#### What to work on
Turn the entries below, from their first line through the line that contains "collector number: K120", into a JSON list of strings with one string per line. Leave out any blank lines.

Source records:
= = = = =

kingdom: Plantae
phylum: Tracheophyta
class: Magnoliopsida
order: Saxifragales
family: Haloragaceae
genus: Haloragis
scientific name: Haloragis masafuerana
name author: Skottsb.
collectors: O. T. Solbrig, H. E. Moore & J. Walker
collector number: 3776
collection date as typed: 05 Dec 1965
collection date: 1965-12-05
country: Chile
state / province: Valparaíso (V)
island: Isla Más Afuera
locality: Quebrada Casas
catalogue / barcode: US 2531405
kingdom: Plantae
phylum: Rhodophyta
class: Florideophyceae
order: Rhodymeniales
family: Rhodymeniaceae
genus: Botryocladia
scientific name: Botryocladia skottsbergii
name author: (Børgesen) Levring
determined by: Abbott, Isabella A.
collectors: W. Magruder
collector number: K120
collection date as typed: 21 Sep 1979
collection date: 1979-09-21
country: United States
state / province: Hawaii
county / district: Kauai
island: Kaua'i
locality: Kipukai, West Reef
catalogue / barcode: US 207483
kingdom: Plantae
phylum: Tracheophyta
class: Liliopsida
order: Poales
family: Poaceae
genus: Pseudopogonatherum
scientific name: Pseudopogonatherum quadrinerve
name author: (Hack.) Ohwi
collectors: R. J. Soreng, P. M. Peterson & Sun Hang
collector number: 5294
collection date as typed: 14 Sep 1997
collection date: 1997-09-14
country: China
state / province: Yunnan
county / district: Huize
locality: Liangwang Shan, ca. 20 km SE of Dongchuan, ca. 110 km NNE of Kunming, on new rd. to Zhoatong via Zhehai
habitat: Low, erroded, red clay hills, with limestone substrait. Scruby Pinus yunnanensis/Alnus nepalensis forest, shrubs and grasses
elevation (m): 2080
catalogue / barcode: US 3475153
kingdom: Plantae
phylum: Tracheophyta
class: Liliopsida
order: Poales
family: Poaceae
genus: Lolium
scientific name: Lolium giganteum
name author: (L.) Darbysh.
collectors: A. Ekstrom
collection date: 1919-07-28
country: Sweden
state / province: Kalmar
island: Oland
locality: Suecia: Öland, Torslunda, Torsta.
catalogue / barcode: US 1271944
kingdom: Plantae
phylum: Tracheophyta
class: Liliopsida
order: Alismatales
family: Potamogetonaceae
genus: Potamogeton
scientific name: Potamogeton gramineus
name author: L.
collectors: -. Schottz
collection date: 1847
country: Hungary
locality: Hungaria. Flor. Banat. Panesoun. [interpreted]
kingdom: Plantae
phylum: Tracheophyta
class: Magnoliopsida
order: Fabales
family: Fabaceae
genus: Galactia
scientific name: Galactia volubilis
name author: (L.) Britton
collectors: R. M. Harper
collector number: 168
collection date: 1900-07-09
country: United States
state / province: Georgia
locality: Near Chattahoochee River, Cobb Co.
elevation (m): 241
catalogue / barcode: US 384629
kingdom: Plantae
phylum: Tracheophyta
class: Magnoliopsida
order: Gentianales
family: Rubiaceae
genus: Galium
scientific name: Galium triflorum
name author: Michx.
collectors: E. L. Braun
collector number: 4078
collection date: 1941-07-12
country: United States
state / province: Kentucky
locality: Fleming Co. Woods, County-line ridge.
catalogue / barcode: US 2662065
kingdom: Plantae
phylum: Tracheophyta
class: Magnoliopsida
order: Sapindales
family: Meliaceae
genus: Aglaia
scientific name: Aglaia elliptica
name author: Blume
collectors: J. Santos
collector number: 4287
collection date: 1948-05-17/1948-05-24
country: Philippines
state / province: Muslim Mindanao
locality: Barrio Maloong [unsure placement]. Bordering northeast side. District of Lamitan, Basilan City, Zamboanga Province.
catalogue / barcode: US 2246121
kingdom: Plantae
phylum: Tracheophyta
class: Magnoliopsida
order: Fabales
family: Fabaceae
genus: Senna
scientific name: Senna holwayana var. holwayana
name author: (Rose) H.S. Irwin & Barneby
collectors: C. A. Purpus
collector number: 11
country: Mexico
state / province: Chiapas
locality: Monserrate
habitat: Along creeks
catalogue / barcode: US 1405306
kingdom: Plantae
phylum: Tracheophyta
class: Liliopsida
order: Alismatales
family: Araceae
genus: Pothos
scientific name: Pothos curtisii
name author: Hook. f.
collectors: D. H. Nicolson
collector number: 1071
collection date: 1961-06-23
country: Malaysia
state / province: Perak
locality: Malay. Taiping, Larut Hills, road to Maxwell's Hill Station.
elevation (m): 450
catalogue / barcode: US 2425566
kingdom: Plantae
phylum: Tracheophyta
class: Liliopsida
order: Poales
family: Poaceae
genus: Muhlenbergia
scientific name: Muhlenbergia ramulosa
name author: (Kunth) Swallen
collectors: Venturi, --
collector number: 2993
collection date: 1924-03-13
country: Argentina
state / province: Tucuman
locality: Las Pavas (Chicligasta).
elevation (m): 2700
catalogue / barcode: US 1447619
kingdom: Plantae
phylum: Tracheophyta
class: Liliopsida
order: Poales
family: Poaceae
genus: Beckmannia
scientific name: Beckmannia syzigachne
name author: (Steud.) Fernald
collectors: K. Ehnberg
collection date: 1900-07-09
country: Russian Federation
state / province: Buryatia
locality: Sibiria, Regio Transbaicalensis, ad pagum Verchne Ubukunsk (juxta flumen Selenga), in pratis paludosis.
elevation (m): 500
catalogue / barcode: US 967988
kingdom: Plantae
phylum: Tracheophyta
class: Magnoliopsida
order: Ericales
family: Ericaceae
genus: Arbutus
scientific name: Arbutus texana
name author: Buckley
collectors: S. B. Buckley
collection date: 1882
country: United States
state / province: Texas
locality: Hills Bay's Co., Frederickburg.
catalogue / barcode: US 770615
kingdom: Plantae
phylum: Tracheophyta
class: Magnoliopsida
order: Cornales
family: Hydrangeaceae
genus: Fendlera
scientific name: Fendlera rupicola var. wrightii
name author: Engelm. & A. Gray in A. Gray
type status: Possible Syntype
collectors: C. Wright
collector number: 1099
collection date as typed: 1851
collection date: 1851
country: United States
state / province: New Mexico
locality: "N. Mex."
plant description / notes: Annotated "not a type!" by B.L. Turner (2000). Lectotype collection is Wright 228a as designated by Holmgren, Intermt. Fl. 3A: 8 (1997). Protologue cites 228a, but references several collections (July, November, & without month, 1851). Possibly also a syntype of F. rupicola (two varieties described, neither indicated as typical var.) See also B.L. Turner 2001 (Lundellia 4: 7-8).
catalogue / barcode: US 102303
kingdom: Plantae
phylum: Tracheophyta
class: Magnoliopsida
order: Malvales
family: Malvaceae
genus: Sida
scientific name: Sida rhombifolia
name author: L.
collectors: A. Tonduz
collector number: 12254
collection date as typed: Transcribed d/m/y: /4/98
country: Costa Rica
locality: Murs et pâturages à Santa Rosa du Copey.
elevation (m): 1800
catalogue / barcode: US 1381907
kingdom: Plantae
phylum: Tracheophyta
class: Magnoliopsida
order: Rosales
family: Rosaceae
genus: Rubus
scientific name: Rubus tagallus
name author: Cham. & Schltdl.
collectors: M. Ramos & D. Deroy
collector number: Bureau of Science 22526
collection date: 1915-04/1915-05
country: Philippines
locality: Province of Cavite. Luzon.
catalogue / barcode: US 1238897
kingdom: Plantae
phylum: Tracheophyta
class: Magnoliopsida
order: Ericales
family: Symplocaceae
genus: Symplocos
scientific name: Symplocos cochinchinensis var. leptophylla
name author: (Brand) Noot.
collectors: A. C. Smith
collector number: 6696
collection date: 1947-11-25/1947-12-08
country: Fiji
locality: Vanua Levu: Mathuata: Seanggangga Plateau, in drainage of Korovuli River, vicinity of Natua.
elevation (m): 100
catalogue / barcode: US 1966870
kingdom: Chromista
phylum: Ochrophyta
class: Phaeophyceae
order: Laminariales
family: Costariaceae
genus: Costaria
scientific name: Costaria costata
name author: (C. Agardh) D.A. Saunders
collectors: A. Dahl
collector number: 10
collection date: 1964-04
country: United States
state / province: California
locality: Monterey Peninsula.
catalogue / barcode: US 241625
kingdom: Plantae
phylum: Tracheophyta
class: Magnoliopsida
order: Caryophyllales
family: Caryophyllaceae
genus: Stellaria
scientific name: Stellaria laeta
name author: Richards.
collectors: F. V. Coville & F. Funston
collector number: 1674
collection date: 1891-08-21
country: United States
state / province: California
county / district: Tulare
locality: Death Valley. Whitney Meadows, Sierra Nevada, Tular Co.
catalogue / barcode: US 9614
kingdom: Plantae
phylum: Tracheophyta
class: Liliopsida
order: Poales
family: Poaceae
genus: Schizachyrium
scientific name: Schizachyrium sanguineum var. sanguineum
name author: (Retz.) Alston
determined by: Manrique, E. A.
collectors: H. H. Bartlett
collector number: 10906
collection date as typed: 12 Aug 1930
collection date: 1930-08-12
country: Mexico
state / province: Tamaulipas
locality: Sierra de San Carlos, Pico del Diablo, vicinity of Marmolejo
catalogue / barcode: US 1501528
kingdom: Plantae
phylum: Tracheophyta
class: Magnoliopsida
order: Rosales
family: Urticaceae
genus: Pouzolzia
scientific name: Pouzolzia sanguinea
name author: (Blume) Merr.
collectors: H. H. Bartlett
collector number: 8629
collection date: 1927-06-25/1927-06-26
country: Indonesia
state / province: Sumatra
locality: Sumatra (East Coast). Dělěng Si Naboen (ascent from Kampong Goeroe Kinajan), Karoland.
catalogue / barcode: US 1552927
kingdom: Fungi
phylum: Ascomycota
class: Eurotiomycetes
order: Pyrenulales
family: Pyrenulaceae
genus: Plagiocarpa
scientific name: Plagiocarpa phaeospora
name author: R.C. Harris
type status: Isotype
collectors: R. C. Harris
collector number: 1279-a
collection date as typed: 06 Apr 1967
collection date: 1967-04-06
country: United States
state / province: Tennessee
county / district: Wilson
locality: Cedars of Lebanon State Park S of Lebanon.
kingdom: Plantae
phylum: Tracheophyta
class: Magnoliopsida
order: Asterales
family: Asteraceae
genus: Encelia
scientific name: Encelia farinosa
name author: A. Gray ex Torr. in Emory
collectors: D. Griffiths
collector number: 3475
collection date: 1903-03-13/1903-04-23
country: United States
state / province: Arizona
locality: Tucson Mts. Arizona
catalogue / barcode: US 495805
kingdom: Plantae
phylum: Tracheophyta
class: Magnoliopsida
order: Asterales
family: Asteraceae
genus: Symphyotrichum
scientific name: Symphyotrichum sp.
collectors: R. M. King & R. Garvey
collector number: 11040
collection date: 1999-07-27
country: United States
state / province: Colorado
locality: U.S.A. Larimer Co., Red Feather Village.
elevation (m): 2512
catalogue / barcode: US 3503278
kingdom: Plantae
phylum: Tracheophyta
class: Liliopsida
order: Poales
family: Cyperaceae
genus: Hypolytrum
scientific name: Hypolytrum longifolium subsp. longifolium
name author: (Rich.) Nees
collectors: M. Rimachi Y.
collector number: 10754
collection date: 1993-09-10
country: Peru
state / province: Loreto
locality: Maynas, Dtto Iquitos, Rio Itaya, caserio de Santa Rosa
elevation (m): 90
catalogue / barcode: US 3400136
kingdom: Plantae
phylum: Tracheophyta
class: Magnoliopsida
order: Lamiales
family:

= = = = =

#### Task solution
[
  "kingdom: Plantae",
  "phylum: Tracheophyta",
  "class: Magnoliopsida",
  "order: Saxifragales",
  "family: Haloragaceae",
  "genus: Haloragis",
  "scientific name: Haloragis masafuerana",
  "name author: Skottsb.",
  "collectors: O. T. Solbrig, H. E. Moore & J. Walker",
  "collector number: 3776",
  "collection date as typed: 05 Dec 1965",
  "collection date: 1965-12-05",
  "country: Chile",
  "state / province: Valparaíso (V)",
  "island: Isla Más Afuera",
  "locality: Quebrada Casas",
  "catalogue / barcode: US 2531405",
  "kingdom: Plantae",
  "phylum: Rhodophyta",
  "class: Florideophyceae",
  "order: Rhodymeniales",
  "family: Rhodymeniaceae",
  "genus: Botryocladia",
  "scientific name: Botryocladia skottsbergii",
  "name author: (Børgesen) Levring",
  "determined by: Abbott, Isabella A.",
  "collectors: W. Magruder",
  "collector number: K120"
]